REQUIREMENT
The full set of entries should be repeated without a single change.

Multi-view geometry data:
Start of Block
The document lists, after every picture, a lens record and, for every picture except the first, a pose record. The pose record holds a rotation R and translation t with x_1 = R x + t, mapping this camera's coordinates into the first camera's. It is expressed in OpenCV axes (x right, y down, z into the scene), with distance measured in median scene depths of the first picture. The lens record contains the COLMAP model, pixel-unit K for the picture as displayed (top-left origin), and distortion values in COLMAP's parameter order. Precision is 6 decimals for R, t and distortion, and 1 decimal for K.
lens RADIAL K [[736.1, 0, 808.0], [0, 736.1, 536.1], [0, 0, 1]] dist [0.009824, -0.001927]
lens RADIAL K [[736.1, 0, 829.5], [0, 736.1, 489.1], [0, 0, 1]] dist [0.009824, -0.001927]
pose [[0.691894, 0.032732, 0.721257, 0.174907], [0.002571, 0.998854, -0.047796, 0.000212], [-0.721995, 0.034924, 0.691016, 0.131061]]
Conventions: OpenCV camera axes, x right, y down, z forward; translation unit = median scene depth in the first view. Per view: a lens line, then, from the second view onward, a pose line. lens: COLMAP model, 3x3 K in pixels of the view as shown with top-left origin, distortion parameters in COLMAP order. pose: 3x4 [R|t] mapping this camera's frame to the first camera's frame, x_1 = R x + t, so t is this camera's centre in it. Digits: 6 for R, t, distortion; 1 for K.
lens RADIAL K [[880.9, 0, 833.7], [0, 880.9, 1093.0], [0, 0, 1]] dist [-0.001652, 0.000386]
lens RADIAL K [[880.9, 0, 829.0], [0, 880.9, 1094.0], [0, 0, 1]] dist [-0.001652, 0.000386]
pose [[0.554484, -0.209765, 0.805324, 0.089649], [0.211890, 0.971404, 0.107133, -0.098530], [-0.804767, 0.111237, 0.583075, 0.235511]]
End of Block
ANSWER FOR THE TASK
The document lists, after every picture, a lens record and, for every picture except the first, a pose record. The pose record holds a rotation R and translation t with x_1 = R x + t, mapping this camera's coordinates into the first camera's. It is expressed in OpenCV axes (x right, y down, z into the scene), with distance measured in median scene depths of the first picture. The lens record contains the COLMAP model, pixel-unit K for the picture as displayed (top-left origin), and distortion values in COLMAP's parameter order. Precision is 6 decimals for R, t and distortion, and 1 decimal for K.
lens RADIAL K [[736.1, 0, 808.0], [0, 736.1, 536.1], [0, 0, 1]] dist [0.009824, -0.001927]
lens RADIAL K [[736.1, 0, 829.5], [0, 736.1, 489.1], [0, 0, 1]] dist [0.009824, -0.001927]
pose [[0.691894, 0.032732, 0.721257, 0.174907], [0.002571, 0.998854, -0.047796, 0.000212], [-0.721995, 0.034924, 0.691016, 0.131061]]
Conventions: OpenCV camera axes, x right, y down, z forward; translation unit = median scene depth in the first view. Per view: a lens line, then, from the second view onward, a pose line. lens: COLMAP model, 3x3 K in pixels of the view as shown with top-left origin, distortion parameters in COLMAP order. pose: 3x4 [R|t] mapping this camera's frame to the first camera's frame, x_1 = R x + t, so t is this camera's centre in it. Digits: 6 for R, t, distortion; 1 for K.
lens RADIAL K [[880.9, 0, 833.7], [0, 880.9, 1093.0], [0, 0, 1]] dist [-0.001652, 0.000386]
lens RADIAL K [[880.9, 0, 829.0], [0, 880.9, 1094.0], [0, 0, 1]] dist [-0.001652, 0.000386]
pose [[0.554484, -0.209765, 0.805324, 0.089649], [0.211890, 0.971404, 0.107133, -0.098530], [-0.804767, 0.111237, 0.583075, 0.235511]]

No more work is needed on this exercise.